Gärten sind sowohl Zeugnisse von Kultur als auch für viele Menschen der letzte Ort eines unmittelbaren Kontakts zur Natur in einer zunehmend technisierten und verstädterten Welt. Dieses Spannungsverhältnis ist es, vor dessen Hintergrund Susanne Wiborg, die sonst eher über eigene Gartenerfahrungen schreibt, sich aus historischer und sprachlicher Sicht dem Phänomen Garten oder – so der Untertitel – der Wörterpracht vor meiner Tür widmet.
Von zentraler Bedeutung für jeden Garten und damit natürlich auch für dieses Gartenbuch sind die Pflanzen, und so finden sich unter den als Ausgangspunkt der Überlegungen dienenden Wörter die Namen von zahlreichen Blumen wie Akelei, Christrose oder Schneeglöckchen, aber auch von Nutzpflanzen wie Apfel, Holunder und Quitte. Die umgebende und schützende Hecke wird ebenso erwähnt wie der Gartenweg, auf dem man sich durch die bunte Fülle bewegt, die ohne Dünger und das passende Wetter nicht gedeihen wird. Dass dabei ungewollt das Unkraut fröhlich sprießt, wird erfahrene Gärtnerinnen und Gärtner nicht weiter verwundern. Daneben kommen aber auch tierische Gartenbewohner zu ihrem Recht, wie die Biene, das Rotkehlchen oder – weit weniger beliebt – die Schnecke.

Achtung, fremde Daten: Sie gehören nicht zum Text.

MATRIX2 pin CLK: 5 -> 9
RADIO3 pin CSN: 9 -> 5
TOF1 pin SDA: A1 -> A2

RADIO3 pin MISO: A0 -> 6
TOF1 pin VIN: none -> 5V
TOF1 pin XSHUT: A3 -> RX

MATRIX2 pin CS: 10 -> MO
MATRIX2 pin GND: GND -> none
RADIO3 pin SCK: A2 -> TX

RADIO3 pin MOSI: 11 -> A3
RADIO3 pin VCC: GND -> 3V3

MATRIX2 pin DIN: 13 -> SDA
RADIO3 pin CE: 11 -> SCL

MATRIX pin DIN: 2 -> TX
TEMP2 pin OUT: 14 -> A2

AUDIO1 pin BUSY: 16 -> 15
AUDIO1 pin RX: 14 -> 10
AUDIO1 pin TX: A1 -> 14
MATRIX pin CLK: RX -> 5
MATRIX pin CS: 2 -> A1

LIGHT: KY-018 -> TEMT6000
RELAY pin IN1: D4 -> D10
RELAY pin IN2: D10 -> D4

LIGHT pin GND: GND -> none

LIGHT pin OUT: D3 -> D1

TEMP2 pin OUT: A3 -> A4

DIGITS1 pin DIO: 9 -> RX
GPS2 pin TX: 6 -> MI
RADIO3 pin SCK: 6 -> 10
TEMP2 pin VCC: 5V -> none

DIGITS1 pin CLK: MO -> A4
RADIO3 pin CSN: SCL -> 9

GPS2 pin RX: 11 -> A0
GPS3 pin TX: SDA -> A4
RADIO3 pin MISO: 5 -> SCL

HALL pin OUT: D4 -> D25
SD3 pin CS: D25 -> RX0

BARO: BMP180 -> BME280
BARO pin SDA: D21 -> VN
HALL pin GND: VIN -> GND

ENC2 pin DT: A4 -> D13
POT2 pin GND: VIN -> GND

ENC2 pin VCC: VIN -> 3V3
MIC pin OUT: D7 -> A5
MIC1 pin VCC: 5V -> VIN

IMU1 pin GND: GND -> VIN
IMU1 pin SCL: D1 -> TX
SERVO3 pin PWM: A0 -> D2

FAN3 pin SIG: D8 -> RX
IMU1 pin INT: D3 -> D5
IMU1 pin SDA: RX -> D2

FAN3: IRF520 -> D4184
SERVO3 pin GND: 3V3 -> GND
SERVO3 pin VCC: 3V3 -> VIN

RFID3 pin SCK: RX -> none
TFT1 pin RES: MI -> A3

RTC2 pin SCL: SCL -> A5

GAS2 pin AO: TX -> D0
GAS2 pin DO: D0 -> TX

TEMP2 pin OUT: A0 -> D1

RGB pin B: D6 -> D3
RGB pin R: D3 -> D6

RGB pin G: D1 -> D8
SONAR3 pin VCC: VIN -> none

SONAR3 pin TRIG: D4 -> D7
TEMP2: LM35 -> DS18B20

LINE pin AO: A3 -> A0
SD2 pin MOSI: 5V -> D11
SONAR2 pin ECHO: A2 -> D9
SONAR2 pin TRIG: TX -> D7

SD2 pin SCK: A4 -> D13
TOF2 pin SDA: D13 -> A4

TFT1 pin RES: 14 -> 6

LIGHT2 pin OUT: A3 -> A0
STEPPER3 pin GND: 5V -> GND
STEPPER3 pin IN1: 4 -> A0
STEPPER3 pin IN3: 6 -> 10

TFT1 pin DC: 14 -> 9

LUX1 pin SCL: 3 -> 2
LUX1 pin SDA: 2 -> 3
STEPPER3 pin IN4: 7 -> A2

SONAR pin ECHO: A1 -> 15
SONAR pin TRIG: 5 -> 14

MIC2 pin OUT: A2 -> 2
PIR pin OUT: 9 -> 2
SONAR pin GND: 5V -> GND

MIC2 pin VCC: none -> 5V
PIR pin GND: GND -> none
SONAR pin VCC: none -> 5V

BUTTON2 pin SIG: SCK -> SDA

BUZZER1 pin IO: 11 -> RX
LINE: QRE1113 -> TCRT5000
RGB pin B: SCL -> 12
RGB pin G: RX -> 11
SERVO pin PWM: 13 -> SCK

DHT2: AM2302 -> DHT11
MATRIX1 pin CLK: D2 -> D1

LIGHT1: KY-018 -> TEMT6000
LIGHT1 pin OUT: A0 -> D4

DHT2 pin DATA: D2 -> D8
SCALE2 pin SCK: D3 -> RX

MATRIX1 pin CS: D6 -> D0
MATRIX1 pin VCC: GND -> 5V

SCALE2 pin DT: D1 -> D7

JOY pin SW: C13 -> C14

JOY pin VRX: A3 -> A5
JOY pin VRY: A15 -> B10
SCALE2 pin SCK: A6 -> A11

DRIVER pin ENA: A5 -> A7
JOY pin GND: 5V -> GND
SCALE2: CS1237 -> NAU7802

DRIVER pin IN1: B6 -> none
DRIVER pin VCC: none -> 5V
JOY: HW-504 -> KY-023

Jedem der dreißig ausgewählten Begriffe ist dabei ein eigenes Kapitel gewidmet, in dem, gestützt von zahlreichen literarischen Zitaten und bisweilen auch etymologischen Überlegungen, die Kulturgeschichte des Bezeichneten liebevoll erläutert wird. Dabei geht es kreuz und quer durch die (vor allem europäische) Geschichte, in der Gartenpflanzen in irgendeiner Form immer präsent waren, ob nun als fleur de lys im Wappen der Bourbonen, beim Wandel der Nelke vom erotisch konnotierten Liebessymbol zum politischen Zeichen oder im Zuge des Tulpenfiebers in den Niederlanden des 17. Jahrhunderts. Auch Glaubensvorstellungen kommen ohne Pflanzen nicht aus, und so wird hier erörtert, ob die Frucht vom Baum der Erkenntnis nicht vielleicht eher als Quitte denn als Apfel zu denken ist, und aufgezeigt, welchen paganen und volksreligiösen Gehalt der Holunder hat.
Zur Illustration dienen historische Gemälde, von berühmten wie Dürers Akelei und Arcimboldos Winter bis hin zu nicht minder schönen, aber einer breiten Öffentlichkeit immer noch viel zu wenig bekannten wie den zarten Stillleben von Giovanna Garzoni.
Insgesamt liest sich das Büchlein ebenso lehrreich wie amüsant und ist dank seines gut lesbaren Schreibstils auch für alle zu empfehlen, die sonst weniger von Sachbüchern halten: Die nett angerichteten Wörterhäppchen langweilen garantiert nicht und lassen einen vielleicht so manches im Garten von nun an mit etwas anderen Augen sehen.
Und übrigens: Wer das Buchkonzept interessant findet, sich aber lieber mit der freien Natur als mit der gebändigten befasst, findet in Rita Mielkes Im Wald die passende Alternative.
Susanne Wiborg: Im Garten. Wörterpracht vor meiner Tür. Berlin, Duden, 2020, 176 Seiten.